## [Extrait choisi]
☆ ☆ ☆ ☆ ☆
Les enfants aiment bien se salir dans la terre, c’est bien connu. S’ils peuvent y ajouter un pique nique et quelques jouets gras, histoire de diversifier les taches faites sur leurs vêtements, et donner à l’ensemble une image de trophée qui attesterait de l’authenticité des faits, c’est encore mieux.

Pour nous c’est un peu la même chose. Mais puisque nous sommes (plus ou moins) adultes, nous devons nécessairement apporter une touche supplémentaire qui justifierait d’y cramer (un peu) du pognon, de sortir tous nos jouets de grands (motos plus ou moins tout terrain), des saucisses à mettre dans le grand feu de bois, des cubis de pinard et des outils dont il n’est nul besoin de programmer des pannes pour les utiliser. Car s’il y a un point sur lequel tout le monde peut s’accorder avant de partir, c’est que nous pouvons oublier quelques accessoires, mais certainement pas les outils !

Bref, vaste mise en propos pour dire que nous avons « organisé » (je laisse aux participants le soin de juger si le mot semble approprié) une rando tout terrain au départ des terres aveyronnaises pour terminer en bord de mer, à Banyuls/mer, sur la bien nommée Côte Merveille (en vrai c’est « Vermeille » le nom de la côte).

Merci Belga pour ton montage qui déchire tout!

 

Quelques jours devant nous, du soleil, la maison de l’ami Floch comme point de départ, la maison de l’ami Julien comme point d’arrivée, des motos plus ou moins adaptées, selon l’ambition et le regard de chacun, une voiture d’assistance avec remorque (voilà un point qui n’était pas si con), dont les plus médisants disaient qu’elle n’arriverait pas à Banyuls, compte tenu de son état esthétique (quelques trous de rouille) et de son âge avancé…

Malgré tout, s’il y a un aspect qui était bien organisé c’était une trace toute prête enregistrée dans les Smartphones ou GPS. Normal direz-vous, c’est la seule chose que nous n’avons pas faite nous même, mais qui nous avait été offerte par un vrai organisateur bien sympa (encore merci à lui). Une quinzaine de potes d’âge et sexes différents, une dizaine de motos d’âge et genre différents avaient répondus à l’invitation. Ceux qui savent compter auront remarqué que le nombre de participants est supérieur au nombre de motos. La raison est simple : les obstacles mécaniques nous semblants trop faibles, certains avaient décidé de rouler en duo…

Heu…voilà pour résumer le planning d’un week-end de l’ascension ordinaire.
☆ ☆ ☆ ☆ ☆
## [Enregistrements fournis]
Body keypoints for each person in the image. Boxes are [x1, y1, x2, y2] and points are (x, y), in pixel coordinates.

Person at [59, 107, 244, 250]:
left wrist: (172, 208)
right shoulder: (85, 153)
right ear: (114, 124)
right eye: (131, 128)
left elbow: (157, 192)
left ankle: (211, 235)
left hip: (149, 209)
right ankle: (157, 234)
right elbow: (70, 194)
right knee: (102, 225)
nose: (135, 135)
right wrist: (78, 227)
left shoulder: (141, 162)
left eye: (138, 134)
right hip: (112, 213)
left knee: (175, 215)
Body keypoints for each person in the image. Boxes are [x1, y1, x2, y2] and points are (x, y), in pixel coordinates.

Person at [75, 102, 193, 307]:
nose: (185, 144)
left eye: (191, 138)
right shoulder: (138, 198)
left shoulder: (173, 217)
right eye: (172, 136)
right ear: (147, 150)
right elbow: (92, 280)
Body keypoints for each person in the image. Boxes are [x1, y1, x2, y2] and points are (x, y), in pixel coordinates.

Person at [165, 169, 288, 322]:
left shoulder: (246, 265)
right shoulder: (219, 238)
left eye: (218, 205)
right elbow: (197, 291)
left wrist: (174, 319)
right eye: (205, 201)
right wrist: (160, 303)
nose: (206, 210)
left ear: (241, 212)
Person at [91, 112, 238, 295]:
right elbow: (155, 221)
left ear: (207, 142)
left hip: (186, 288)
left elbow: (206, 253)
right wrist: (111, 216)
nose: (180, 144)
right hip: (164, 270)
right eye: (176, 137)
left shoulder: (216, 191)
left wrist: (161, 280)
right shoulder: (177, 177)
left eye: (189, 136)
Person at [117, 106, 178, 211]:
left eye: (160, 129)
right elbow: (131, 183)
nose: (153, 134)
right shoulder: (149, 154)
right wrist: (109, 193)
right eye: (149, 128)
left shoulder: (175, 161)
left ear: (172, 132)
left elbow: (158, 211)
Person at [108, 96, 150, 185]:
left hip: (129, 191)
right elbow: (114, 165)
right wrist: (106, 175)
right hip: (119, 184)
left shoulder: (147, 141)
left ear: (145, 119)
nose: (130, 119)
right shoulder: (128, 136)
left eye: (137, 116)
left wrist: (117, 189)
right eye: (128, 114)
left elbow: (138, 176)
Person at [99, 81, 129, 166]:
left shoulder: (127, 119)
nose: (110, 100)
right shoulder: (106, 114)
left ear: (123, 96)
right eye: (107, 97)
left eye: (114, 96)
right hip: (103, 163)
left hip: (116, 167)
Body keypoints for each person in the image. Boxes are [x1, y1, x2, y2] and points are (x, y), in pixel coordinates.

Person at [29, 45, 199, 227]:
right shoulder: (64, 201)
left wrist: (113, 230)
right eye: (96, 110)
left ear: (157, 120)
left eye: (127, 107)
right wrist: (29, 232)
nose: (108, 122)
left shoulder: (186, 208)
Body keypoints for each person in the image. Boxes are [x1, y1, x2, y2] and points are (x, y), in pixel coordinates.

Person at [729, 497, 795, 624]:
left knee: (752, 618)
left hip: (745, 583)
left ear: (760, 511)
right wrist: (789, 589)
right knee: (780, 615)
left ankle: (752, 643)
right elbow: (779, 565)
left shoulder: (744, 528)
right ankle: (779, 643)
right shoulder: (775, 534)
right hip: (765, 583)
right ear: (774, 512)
☆ ☆ ☆ ☆ ☆
## [Travail demandé 1]
Pour chaque affirmation, indiquez si elle concorde avec l’extrait (oui ou non) et citez textuellement les mots de l’extrait qui le démontrent : (a) la randonnée se termine à Banyuls/mer ; (b) le nombre de motos dépasse celui des participants ; (c) la trace enregistrée dans les Smartphones ou GPS a été préparée par les participants eux-mêmes.
## [Travail demandé 2]
Recopiez à l’identique la partie de l’extrait qui s’ouvre sur les mots contenant "Bref, vaste mise" et se ferme sur "de la côte).".

## [Votre solution 1]
(a) Oui : « pour terminer en bord de mer, à Banyuls/mer ».
(b) Non : « le nombre de participants est supérieur au nombre de motos ».
(c) Non : « c’est la seule chose que nous n’avons pas faite nous même, mais qui nous avait été offerte par un vrai organisateur bien sympa ».

## [Votre solution 2]
Bref, vaste mise en propos pour dire que nous avons « organisé » (je laisse aux participants le soin de juger si le mot semble approprié) une rando tout terrain au départ des terres aveyronnaises pour terminer en bord de mer, à Banyuls/mer, sur la bien nommée Côte Merveille (en vrai c’est « Vermeille » le nom de la côte).